■ **Raw data**:
-*-*-

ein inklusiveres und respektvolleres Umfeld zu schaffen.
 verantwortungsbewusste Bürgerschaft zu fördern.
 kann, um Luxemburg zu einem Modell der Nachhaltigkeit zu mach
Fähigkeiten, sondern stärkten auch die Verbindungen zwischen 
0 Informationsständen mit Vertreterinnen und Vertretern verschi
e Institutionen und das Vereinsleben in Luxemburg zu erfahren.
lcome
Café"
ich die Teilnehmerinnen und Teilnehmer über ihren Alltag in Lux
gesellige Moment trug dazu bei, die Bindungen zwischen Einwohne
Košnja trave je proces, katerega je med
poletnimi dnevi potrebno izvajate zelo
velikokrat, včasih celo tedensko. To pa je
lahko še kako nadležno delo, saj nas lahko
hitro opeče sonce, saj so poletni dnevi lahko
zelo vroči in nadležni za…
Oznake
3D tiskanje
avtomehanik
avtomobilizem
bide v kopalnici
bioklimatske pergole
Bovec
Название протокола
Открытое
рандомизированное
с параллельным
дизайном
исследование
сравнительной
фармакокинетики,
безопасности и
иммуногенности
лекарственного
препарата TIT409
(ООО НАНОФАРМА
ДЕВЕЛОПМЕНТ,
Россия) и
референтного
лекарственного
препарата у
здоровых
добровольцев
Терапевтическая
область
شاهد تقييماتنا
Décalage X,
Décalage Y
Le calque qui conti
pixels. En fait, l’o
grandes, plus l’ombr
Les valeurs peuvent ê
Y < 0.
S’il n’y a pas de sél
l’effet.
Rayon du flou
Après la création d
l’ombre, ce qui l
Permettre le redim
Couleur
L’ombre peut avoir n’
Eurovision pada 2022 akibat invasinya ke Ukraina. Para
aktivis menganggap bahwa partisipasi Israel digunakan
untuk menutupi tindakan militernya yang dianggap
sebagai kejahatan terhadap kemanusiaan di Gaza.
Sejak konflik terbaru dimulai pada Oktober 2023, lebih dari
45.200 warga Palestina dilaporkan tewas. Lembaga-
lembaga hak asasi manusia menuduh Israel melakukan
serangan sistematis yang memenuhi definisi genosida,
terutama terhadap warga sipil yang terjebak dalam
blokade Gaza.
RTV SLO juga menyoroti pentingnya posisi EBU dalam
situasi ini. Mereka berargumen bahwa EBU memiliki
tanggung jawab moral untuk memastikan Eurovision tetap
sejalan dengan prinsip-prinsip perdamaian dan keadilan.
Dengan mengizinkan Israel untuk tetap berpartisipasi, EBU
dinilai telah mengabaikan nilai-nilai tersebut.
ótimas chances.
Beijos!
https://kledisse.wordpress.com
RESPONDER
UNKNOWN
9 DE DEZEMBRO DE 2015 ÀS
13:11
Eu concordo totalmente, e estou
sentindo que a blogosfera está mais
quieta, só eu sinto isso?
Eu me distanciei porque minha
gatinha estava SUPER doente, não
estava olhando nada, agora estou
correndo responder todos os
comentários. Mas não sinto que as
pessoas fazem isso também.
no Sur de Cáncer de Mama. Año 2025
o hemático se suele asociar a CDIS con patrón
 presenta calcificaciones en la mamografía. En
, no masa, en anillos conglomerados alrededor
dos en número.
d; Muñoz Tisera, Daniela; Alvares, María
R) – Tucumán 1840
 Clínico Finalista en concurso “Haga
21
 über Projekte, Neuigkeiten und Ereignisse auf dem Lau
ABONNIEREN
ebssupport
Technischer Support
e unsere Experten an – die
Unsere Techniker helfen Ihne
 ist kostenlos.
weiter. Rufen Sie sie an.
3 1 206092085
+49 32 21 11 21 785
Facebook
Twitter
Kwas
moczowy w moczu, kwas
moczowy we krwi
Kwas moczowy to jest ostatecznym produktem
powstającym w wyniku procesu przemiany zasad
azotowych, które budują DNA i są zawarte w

-*-*-

■ **Job item**: Reproduce every line from the preceding data in which the word "über" can be found.

■ **Written solution**:
ich die Teilnehmerinnen und Teilnehmer über ihren Alltag in Lux
 über Projekte, Neuigkeiten und Ereignisse auf dem Lau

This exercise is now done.